È quanto promettono i Golden Vultures, protagonisti del concerto di giovedì 9 luglio alle Nevermind Music Sessions di Bellinzona
BELLINZONA - Prosegue a pieno regime la programmazione delle Nevermind Music Sessions, la rassegna collaterale di Nevermind Music Fest al Palco Urbano di Bellinzona. Sul palco secondario stanno salendo nomi interessanti della scena svizzera e ticinese. Giovedì 9 luglio tocca a una solidissima realtà del blues rock rossocrociato: i Golden Vultures.
Siamo alle prese con un vero e proprio super-gruppo, che nel 2024 e 2026 è stato finalista allo Swiss Blues Challenge. Ma lasciamo che siano loro stessi a presentarsi.
Chi siete?
«Siamo i Golden Vultures, band della Svizzera italiana capitanata da Yari Copt e nata dall’incontro di 5 musicisti attivi da anni in vari progetti della scena e profondamente innamorati della musica».
Che musica proponete?
«Heavy blues che mescola radici anni ’60, rock, soul e atmosfere “western”: È musica ruvida e calda, pensata per suonare forte sul palco e nelle casse».
Cosa suonerete? I classici del repertorio e/o nuovi pezzi?
«Porteremo tutti i nostri brani principali, compresi alcuni pezzi inediti, che stiamo preparando in vista dell'album di debutto "Rewild", che verrà registrato ai Powerplay Studios in ottobre e uscirà verosimilmente nella primavera 2027».
Perché i fan ticinesi dovrebbero venire a vedervi?
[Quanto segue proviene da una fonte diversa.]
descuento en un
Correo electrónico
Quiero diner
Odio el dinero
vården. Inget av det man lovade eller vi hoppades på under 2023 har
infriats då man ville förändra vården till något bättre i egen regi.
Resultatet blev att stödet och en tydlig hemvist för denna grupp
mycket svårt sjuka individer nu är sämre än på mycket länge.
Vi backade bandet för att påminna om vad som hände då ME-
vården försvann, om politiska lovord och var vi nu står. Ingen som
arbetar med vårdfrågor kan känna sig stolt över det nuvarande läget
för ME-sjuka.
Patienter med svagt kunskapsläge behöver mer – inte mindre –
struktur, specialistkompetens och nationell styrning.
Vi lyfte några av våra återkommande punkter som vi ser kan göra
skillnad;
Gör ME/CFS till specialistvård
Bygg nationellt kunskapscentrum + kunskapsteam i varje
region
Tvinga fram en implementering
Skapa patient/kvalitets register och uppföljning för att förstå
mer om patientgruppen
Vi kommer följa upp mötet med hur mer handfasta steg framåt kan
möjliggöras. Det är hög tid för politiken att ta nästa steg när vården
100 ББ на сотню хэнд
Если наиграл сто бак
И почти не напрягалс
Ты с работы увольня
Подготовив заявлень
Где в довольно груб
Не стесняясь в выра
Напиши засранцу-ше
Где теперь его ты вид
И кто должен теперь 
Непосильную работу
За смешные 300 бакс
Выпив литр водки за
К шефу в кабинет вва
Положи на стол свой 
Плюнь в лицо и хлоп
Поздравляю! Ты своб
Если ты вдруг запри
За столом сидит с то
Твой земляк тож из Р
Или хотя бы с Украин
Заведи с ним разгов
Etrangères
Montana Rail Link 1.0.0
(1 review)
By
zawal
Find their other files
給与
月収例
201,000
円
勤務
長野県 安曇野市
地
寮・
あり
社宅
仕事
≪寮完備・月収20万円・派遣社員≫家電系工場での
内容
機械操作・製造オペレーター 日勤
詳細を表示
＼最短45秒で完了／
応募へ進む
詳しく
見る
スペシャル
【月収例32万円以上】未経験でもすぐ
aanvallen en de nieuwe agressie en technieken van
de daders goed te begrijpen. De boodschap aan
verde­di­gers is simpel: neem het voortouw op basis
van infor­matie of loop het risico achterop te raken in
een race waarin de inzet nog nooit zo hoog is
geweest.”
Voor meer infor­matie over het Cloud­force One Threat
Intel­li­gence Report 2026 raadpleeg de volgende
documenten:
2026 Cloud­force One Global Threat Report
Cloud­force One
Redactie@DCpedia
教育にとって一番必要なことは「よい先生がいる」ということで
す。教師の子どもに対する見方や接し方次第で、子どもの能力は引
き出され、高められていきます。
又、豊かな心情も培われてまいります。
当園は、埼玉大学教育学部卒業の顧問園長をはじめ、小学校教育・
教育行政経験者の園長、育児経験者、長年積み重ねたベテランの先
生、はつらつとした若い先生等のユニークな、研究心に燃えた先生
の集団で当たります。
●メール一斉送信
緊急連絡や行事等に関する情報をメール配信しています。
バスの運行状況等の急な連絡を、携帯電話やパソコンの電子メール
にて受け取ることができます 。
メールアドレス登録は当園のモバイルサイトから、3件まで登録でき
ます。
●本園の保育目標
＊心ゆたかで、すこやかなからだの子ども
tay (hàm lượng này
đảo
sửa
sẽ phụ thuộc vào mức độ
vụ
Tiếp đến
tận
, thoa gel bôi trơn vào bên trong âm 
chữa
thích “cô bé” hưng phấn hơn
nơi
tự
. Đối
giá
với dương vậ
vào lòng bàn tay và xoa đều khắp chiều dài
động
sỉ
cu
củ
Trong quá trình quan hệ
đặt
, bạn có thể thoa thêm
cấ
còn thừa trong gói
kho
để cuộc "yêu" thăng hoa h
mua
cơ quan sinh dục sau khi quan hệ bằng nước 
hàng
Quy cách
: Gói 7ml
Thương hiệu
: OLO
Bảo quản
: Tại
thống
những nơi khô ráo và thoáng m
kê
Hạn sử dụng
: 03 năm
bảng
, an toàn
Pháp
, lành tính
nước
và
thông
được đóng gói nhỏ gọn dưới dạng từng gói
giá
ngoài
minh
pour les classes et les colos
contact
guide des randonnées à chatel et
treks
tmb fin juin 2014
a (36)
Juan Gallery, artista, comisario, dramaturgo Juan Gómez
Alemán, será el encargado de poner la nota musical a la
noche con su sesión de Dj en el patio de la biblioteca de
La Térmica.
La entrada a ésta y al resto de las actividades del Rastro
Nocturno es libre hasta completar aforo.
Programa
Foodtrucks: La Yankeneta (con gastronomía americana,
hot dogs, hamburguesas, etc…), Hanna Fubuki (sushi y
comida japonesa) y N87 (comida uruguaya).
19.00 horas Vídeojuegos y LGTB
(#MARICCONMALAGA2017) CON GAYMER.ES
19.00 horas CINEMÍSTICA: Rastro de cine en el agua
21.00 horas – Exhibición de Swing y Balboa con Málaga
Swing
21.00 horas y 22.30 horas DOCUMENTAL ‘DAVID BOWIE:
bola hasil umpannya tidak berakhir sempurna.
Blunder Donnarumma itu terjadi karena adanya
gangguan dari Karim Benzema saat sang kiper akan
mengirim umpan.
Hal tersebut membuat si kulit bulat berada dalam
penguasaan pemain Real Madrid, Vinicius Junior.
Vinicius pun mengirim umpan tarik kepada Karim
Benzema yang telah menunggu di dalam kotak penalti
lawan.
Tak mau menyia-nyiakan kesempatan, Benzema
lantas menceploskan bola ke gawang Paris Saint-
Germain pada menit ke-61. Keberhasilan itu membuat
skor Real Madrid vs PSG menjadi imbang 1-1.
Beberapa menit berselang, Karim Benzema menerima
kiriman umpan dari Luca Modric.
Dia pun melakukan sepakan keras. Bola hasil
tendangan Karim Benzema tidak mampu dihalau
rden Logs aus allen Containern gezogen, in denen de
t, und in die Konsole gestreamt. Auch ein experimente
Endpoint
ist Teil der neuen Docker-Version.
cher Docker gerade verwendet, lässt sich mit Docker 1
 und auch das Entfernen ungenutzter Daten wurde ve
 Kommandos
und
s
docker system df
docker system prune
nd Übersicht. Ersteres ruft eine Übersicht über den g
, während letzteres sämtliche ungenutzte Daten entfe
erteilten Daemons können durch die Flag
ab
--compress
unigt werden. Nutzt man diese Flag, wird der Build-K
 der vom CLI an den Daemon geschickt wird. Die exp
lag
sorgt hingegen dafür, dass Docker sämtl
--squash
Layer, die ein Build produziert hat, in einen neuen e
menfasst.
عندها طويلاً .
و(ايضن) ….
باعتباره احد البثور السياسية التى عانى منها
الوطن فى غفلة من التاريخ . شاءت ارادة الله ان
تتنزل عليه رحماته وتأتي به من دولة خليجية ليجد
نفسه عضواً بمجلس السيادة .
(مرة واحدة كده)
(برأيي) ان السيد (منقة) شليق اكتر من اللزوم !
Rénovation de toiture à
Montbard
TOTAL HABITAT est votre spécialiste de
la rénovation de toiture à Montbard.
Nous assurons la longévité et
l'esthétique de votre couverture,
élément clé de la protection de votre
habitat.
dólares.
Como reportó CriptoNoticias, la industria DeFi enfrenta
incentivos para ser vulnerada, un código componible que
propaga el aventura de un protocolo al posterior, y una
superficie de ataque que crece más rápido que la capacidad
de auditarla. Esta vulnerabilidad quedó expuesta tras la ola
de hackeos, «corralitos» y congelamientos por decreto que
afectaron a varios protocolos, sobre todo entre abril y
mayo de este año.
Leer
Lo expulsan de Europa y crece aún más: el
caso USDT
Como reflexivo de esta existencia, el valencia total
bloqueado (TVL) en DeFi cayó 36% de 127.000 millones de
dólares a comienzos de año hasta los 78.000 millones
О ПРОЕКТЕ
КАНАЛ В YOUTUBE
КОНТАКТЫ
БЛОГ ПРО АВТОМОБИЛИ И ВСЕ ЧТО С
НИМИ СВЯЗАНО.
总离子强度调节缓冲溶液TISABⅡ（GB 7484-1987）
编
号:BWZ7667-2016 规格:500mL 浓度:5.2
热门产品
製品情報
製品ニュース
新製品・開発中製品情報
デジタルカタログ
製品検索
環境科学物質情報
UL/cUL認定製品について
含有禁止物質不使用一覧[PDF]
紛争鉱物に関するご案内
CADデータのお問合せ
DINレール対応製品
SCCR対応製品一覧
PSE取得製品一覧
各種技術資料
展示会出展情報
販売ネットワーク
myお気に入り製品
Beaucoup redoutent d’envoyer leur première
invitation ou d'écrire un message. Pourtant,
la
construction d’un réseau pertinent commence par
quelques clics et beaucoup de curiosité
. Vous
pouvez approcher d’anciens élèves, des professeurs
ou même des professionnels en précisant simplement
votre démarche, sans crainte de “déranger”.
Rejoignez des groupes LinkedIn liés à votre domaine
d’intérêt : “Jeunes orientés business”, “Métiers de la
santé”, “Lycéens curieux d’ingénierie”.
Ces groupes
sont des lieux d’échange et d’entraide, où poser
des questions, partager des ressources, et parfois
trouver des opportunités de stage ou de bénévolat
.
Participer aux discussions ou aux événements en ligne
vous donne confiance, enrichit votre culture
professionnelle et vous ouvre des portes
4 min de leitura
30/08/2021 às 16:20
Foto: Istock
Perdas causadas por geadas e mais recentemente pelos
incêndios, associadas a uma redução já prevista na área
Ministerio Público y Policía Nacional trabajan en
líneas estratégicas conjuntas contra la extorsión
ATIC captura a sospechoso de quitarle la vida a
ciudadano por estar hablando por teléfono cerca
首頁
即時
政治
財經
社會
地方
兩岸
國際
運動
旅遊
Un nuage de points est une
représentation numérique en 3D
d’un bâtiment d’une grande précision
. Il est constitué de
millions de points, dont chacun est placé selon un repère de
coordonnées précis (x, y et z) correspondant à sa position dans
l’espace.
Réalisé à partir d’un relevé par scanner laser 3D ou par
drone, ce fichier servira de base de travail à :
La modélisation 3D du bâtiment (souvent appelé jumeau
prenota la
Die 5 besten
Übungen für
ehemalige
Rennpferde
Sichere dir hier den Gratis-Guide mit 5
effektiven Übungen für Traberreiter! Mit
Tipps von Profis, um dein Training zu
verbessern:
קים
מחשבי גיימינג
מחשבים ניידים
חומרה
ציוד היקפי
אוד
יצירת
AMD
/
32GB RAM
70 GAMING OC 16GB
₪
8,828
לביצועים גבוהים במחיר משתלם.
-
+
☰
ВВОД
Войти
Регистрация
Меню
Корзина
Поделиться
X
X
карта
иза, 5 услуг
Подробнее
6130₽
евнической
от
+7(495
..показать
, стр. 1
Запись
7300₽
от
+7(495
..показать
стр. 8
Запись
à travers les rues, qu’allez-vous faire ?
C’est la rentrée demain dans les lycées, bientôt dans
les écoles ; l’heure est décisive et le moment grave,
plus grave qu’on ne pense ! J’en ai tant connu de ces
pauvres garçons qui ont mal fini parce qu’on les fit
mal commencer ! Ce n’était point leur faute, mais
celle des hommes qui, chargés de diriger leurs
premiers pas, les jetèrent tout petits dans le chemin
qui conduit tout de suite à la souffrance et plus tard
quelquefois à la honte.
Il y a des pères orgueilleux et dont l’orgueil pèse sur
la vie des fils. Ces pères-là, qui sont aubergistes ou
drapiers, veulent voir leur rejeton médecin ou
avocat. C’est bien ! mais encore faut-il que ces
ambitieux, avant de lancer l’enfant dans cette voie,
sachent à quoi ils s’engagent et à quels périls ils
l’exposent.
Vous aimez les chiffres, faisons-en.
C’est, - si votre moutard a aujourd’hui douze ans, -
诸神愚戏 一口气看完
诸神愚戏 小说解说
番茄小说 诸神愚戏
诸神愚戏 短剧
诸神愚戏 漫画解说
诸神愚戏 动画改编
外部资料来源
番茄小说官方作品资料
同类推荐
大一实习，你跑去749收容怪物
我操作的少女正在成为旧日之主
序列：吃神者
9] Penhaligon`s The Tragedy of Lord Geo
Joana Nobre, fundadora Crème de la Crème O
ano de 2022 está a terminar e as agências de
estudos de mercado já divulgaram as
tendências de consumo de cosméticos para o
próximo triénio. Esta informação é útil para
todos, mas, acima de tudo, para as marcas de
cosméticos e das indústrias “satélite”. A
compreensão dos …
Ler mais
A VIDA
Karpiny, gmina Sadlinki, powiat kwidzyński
«Perché dal vivo sprigioniamo grande energia, suoniamo con il volume giusto, con un set che passa da momenti più potenti ad altri più intimi. E poi, se ti piace il blues quando diventa rock (e viceversa), questa è una di quelle serate in cui riesci a cantare e ballare con il sorriso in faccia e il piedino che batte il tempo».
Il concerto dei Golden Vultures è in programma alle 21, l'ingresso al Parco Urbano è gratuito. La programmazione di Nevermind Music Fest e del Villaggio dei Mondiali è consultabile sul sito ufficiale della manifestazione.